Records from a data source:
++++++++++++++++++++

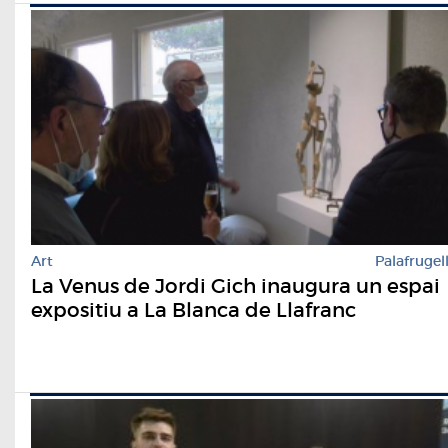
Art
Palafrugel
La Venus de Jordi Gich inaugura un espai
expositiu a La Blanca de Llafranc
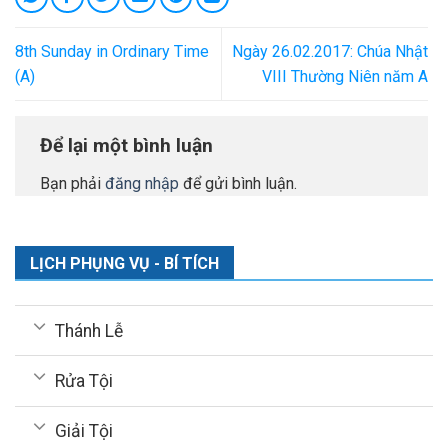
8th Sunday in Ordinary Time
Ngày 26.02.2017: Chúa Nhật
(A)
VIII Thường Niên năm A
Để lại một bình luận
Bạn phải
đăng nhập
để gửi bình luận.
LỊCH PHỤNG VỤ - BÍ TÍCH
Thánh Lễ
Rửa Tội
Giải Tội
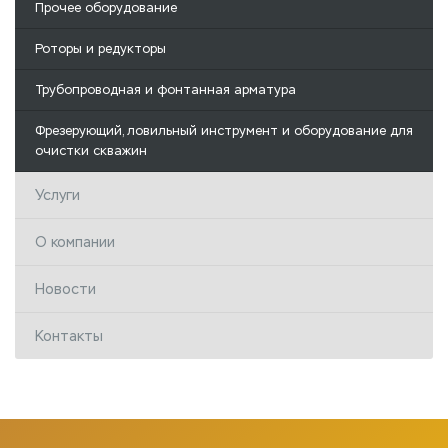
Прочее оборудование
Роторы и редукторы
Трубопроводная и фонтанная арматура
Фрезерующий, ловильный инструмент и оборудование для
очистки скважин
Услуги
О компании
Новости
Контакты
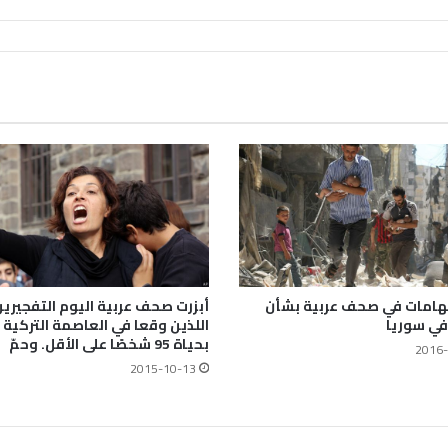
تهامات في صحف عربية بشأن
أبزرت صحف عربية اليوم التفجيري
في سوريا
اللذين وقعا في العاصمة التركية 
بحياة 95 شخصًا على الأقل. وحمّ
2016-
2015-10-13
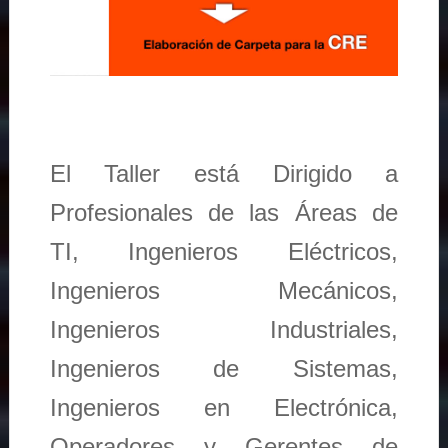
El Taller está Dirigido a
Profesionales de las Áreas de
TI, Ingenieros Eléctricos,
Ingenieros Mecánicos,
Ingenieros Industriales,
Ingenieros de Sistemas,
Ingenieros en Electrónica,
Operadores y Gerentes de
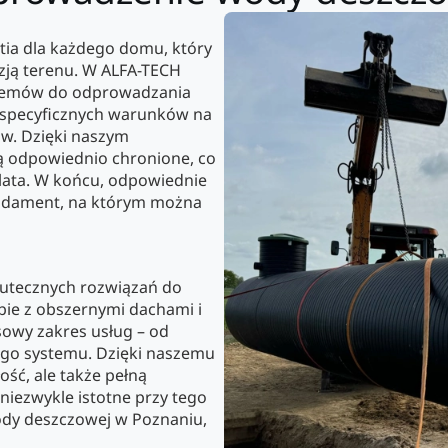
ia dla każdego domu, który
zją terenu. W ALFA-TECH
stemów do odprowadzania
 specyficznych warunków na
ów. Dzięki naszym
ą odpowiednio chronione, co
 lata. W końcu, odpowiednie
ndament, na którym można
kutecznych rozwiązań do
ie z obszernymi dachami i
owy zakres usług – od
ego systemu. Dzięki naszemu
ść, ale także pełną
niezwykle istotne przy tego
ody deszczowej w Poznaniu,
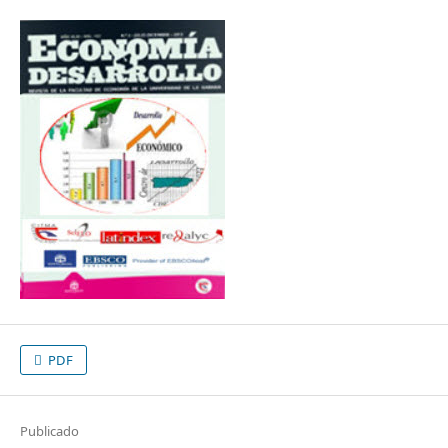
PDF
Publicado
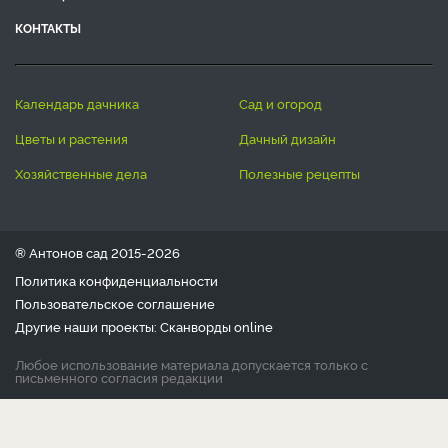
КОНТАКТЫ
календарь дачника
сад и огород
цветы и растения
дачный дизайн
хозяйственные дела
полезные рецепты
® Антонов сад 2015-2026
Политика конфиденциальности
Пользовательское соглашение
Другие наши проекты:
Сканворды
online
Любое использование материала допускается только с
письменного согласия редакции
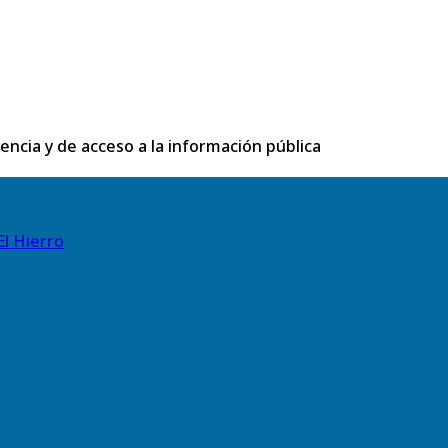
rencia y de acceso a la información pública
El Hierro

++++++++++++++++++++

When you return the records, keep every word unchanged and drop the pictures.

**Reply:**
Art
Palafrugel
La Venus de Jordi Gich inaugura un espai
expositiu a La Blanca de Llafranc
8th Sunday in Ordinary Time
Ngày 26.02.2017: Chúa Nhật
(A)
VIII Thường Niên năm A
Để lại một bình luận
Bạn phải
đăng nhập
để gửi bình luận.
LỊCH PHỤNG VỤ - BÍ TÍCH
Thánh Lễ
Rửa Tội
Giải Tội
Прочее оборудование
Роторы и редукторы
Трубопроводная и фонтанная арматура
Фрезерующий, ловильный инструмент и оборудование для
очистки скважин
Услуги
О компании
Новости
Контакты
تهامات في صحف عربية بشأن
أبزرت صحف عربية اليوم التفجيري
في سوريا
اللذين وقعا في العاصمة التركية 
بحياة 95 شخصًا على الأقل. وحمّ
2016-
2015-10-13
El Taller está Dirigido a
Profesionales de las Áreas de
TI, Ingenieros Eléctricos,
Ingenieros Mecánicos,
Ingenieros Industriales,
Ingenieros de Sistemas,
Ingenieros en Electrónica,
Operadores y Gerentes de
ia dla każdego domu, który
zją terenu. W ALFA-TECH
stemów do odprowadzania
 specyficznych warunków na
ów. Dzięki naszym
ą odpowiednio chronione, co
 lata. W końcu, odpowiednie
ndament, na którym można
kutecznych rozwiązań do
ie z obszernymi dachami i
owy zakres usług – od
ego systemu. Dzięki naszemu
ść, ale także pełną
niezwykle istotne przy tego
ody deszczowej w Poznaniu,
PDF
Publicado
КОНТАКТЫ
календарь дачника
сад и огород
цветы и растения
дачный дизайн
хозяйственные дела
полезные рецепты
® Антонов сад 2015-2026
Политика конфиденциальности
Пользовательское соглашение
Другие наши проекты:
Сканворды
online
Любое использование материала допускается только с
письменного согласия редакции
rencia y de acceso a la información pública
El Hierro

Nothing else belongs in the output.